Hence, analytics vendors like Microsoft partner Webtrends are stressing the need in recent product releases for “achieving data accuracy at scale.” The company touts its new big data platform called “Infinity” as ready to tackle the IoT data overload via an “object-centric big data store.” That approach, Webtrends data scientist Ethan Dereszynski argues in a blog post, extends “beyond web analytics and visitor behaviors to collecting and understanding interactions from devices, sensors and any other networked object.”

Added Dereszynski: “With these high volumes of very granular data, one of the challenges… is how to interrogate such large datasets and produce results that are trustworthy, at scale, with high performance and flexibility.”

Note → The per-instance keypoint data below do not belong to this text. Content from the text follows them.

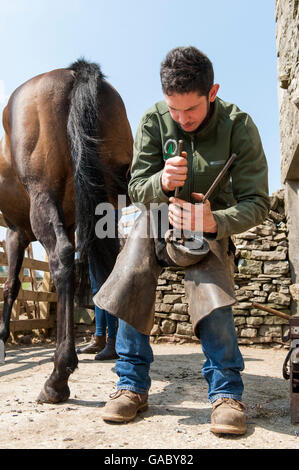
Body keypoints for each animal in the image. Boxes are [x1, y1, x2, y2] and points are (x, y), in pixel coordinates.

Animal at [0, 58, 134, 402]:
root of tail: (75, 72)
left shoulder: (15, 232)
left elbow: (11, 286)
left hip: (43, 196)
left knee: (61, 259)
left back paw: (58, 375)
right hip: (106, 201)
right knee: (109, 269)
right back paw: (112, 352)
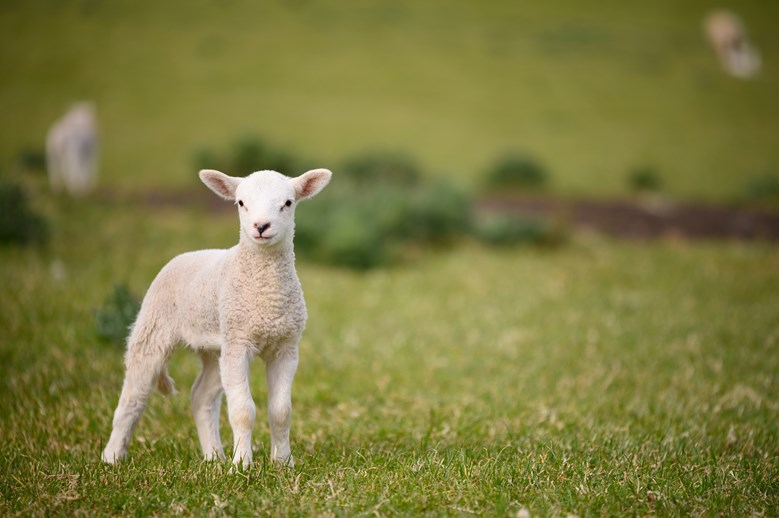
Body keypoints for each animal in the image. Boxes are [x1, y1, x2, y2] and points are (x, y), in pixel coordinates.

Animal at [102, 169, 334, 470]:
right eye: (241, 203)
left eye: (288, 203)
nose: (261, 226)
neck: (266, 294)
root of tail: (190, 254)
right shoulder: (238, 342)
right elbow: (243, 410)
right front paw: (242, 465)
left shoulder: (285, 346)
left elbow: (281, 411)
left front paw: (283, 463)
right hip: (155, 326)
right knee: (133, 395)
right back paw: (111, 457)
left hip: (216, 347)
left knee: (201, 397)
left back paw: (214, 456)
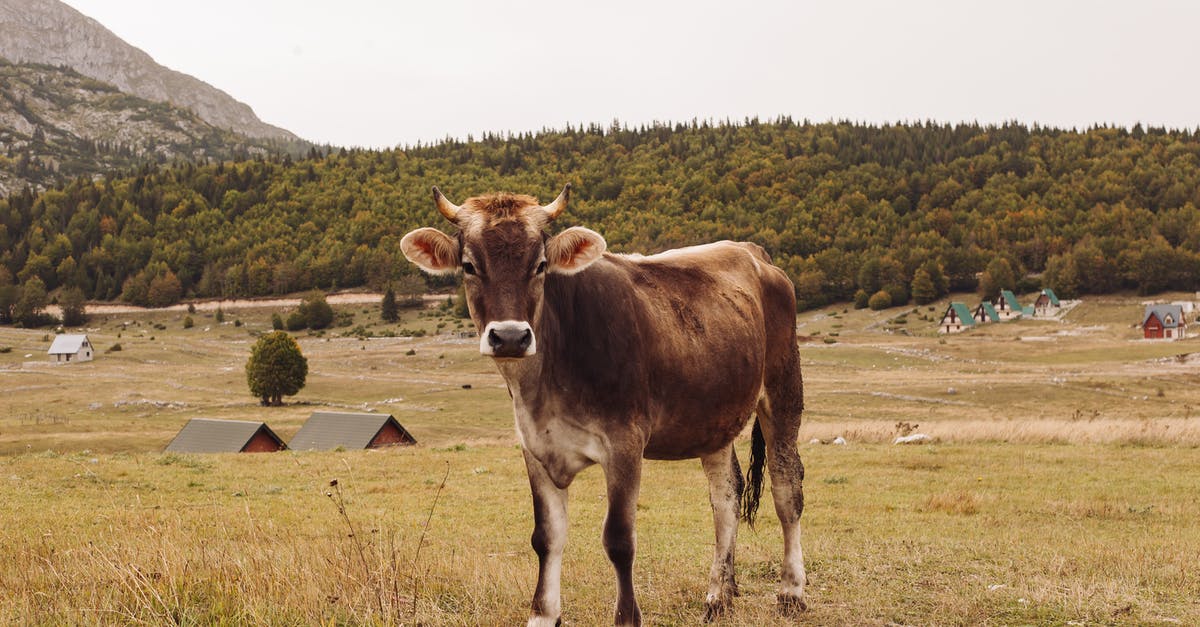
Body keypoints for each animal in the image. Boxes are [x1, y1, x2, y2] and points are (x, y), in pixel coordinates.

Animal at [400, 186, 806, 624]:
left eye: (540, 265)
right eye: (469, 266)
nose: (509, 337)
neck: (545, 387)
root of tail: (752, 252)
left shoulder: (624, 443)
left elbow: (619, 539)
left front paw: (627, 616)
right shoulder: (535, 447)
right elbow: (547, 537)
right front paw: (543, 614)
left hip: (783, 389)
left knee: (787, 488)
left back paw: (791, 591)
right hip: (714, 417)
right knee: (726, 497)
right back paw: (719, 596)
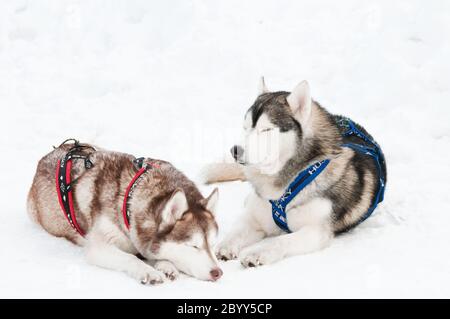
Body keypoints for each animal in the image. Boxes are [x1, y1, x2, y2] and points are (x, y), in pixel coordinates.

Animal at [27, 142, 222, 284]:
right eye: (194, 246)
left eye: (212, 244)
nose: (218, 273)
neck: (129, 200)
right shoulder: (99, 247)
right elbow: (131, 258)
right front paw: (148, 271)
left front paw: (167, 266)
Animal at [202, 79, 384, 268]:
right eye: (245, 128)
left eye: (266, 130)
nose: (235, 150)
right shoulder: (257, 218)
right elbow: (237, 231)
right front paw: (224, 246)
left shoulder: (315, 231)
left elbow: (281, 241)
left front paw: (258, 252)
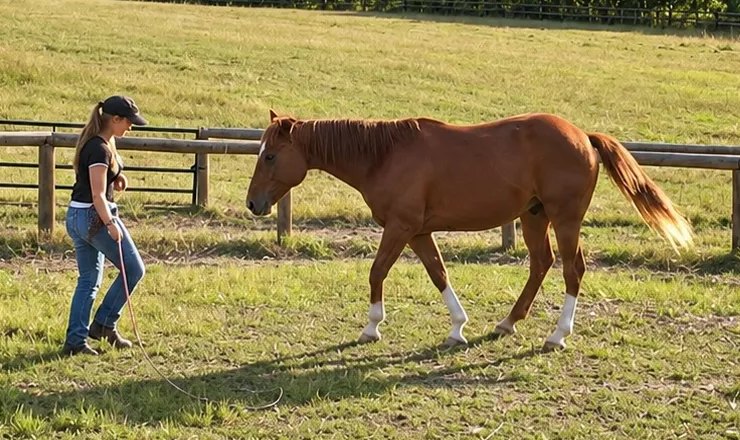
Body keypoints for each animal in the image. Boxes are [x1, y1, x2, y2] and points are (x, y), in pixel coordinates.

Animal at [246, 110, 692, 350]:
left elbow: (377, 272)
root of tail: (583, 136)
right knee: (541, 263)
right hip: (534, 216)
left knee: (572, 270)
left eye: (270, 156)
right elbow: (438, 273)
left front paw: (371, 327)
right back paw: (508, 322)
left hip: (565, 219)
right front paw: (457, 328)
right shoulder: (417, 232)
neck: (384, 155)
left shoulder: (400, 228)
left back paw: (557, 336)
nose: (252, 204)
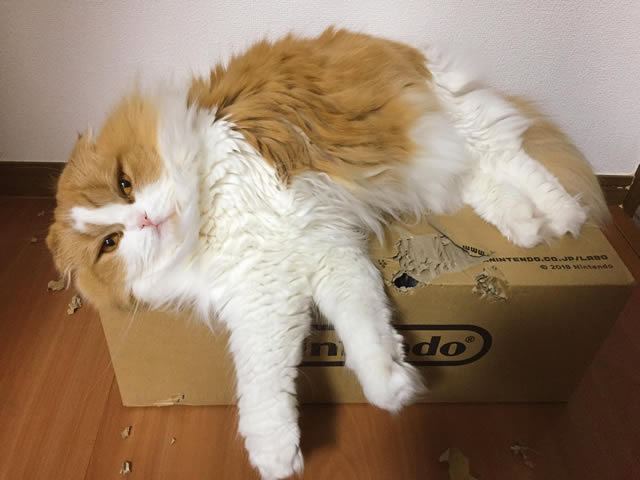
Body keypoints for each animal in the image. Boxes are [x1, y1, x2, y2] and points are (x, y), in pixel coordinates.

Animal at [47, 28, 607, 480]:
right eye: (110, 243)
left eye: (124, 184)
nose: (145, 220)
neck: (208, 216)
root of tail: (402, 45)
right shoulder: (270, 286)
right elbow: (265, 376)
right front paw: (277, 451)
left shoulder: (313, 241)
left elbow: (359, 329)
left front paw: (390, 389)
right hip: (439, 168)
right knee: (485, 182)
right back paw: (526, 225)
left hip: (451, 127)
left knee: (516, 160)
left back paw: (563, 217)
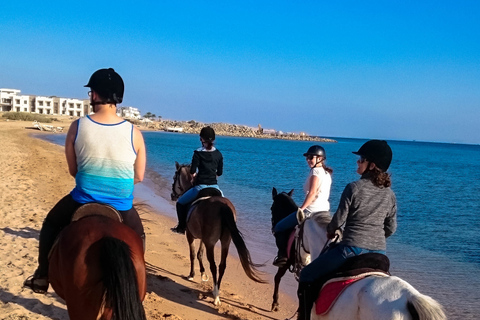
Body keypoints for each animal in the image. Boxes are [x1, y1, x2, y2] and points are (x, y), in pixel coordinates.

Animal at [172, 161, 266, 306]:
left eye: (174, 178)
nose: (172, 195)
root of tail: (222, 206)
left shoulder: (191, 235)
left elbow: (193, 254)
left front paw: (192, 275)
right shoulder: (203, 238)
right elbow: (199, 254)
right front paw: (203, 274)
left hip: (211, 243)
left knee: (214, 265)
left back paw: (215, 295)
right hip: (225, 241)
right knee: (222, 266)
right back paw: (216, 292)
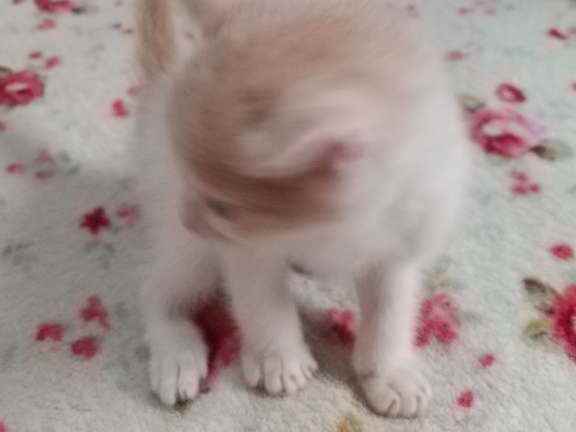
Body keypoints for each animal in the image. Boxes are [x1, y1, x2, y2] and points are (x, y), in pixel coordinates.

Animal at [135, 0, 470, 418]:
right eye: (192, 180)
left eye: (221, 206)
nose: (189, 218)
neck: (331, 226)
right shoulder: (246, 247)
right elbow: (263, 299)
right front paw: (278, 359)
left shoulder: (404, 232)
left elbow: (391, 308)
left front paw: (389, 372)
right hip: (184, 238)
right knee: (156, 289)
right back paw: (177, 355)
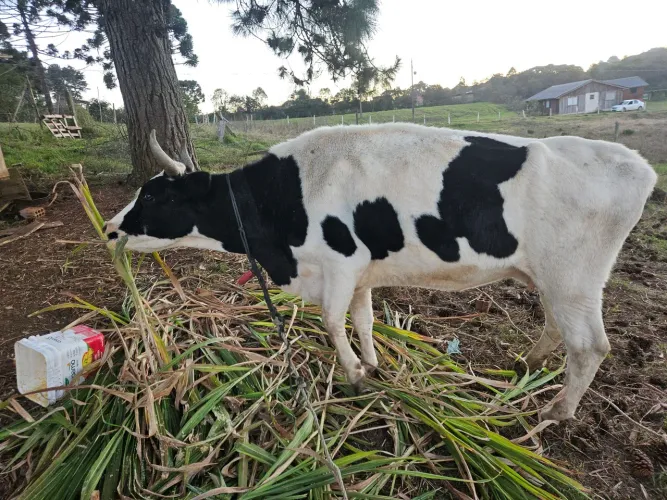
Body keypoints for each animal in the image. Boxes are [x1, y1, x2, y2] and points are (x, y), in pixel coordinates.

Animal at [104, 123, 657, 422]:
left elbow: (331, 323)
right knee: (556, 328)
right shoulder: (361, 274)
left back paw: (557, 411)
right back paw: (527, 364)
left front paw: (353, 375)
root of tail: (636, 163)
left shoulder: (339, 264)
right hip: (551, 278)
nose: (109, 229)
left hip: (574, 279)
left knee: (590, 346)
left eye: (155, 197)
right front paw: (372, 363)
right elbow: (363, 320)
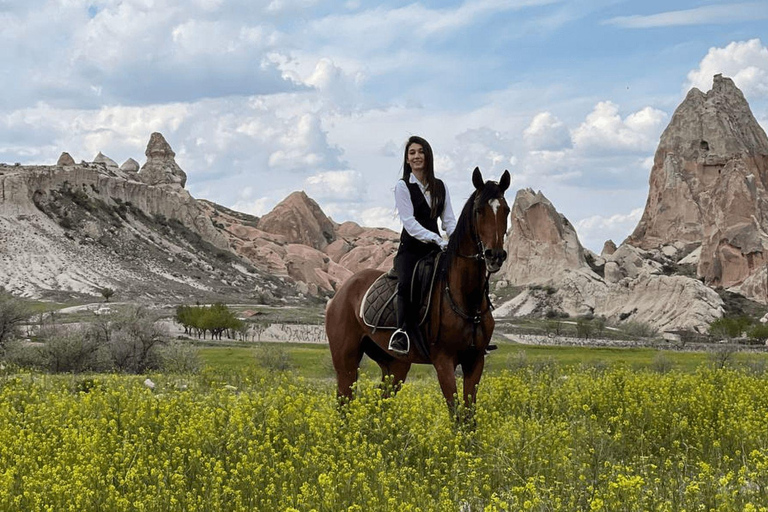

Leveraging Apache Spark and other open source tools, Webtrends said it has been ingesting client data into its big data platform since 2014. The company claims its can make data available to clients for analysis as soon as it is collected. “The next step here is to make this data available in real-time for analysis and reporting,” noted Peter Crossley, Webtrend’s director of product architecture and technology, in a separate blog post.

“This is not limited to just certain data or key metrics, but all collected data available for exploration in real-time, which is not that far away,” Crossley predicted.

Along with Apache Spark, the company also is leveraging Hadoop, HDFS and Apache Samza, the distributed stream-processing framework.

Crossley said Webtrends provides customers with data extracts, “but the latency between data collection and data availability is now too long.” The company’s goal has been help customers “shorten the window between the time a visitor buys a product on the website to the time when that visitor level record is available for consuming into a client’s customer intelligence system.”

It is also adding new applications and encrypted data connectors designed to deliver real-time insights to clients about customer purchases.

Meanwhile, Dereszynski stressed that the Infinity platform’s query engine uses an algorithm variant to boost the accuracy of data at scale. Specifically, it addresses limitations in individual processors only able to determine values that are “distinct” among their own partitions of data. Pushing all data onto a single machine is a non-starter since it would quickly overwhelm memory.

Webtrends claims the algorithm variant in its query engine yields “an approximation to the true count of distinct values derived by inspecting all of the data in the desired time range,” Dereszynski explained (emphasis in original).

Webtrends, Portland, Ore., announced earlier this month that London Gatwick Airport would use its analytics platform based on Microsoft’s Sharepoint collaboration and document management platform to measure how airport employees use intranet.

Along with Microsoft (NASDAQ: MSFT) and airlines, the company also counts Toyota (NYSE: TM) and Merck (NYSE: MRK) among its customers.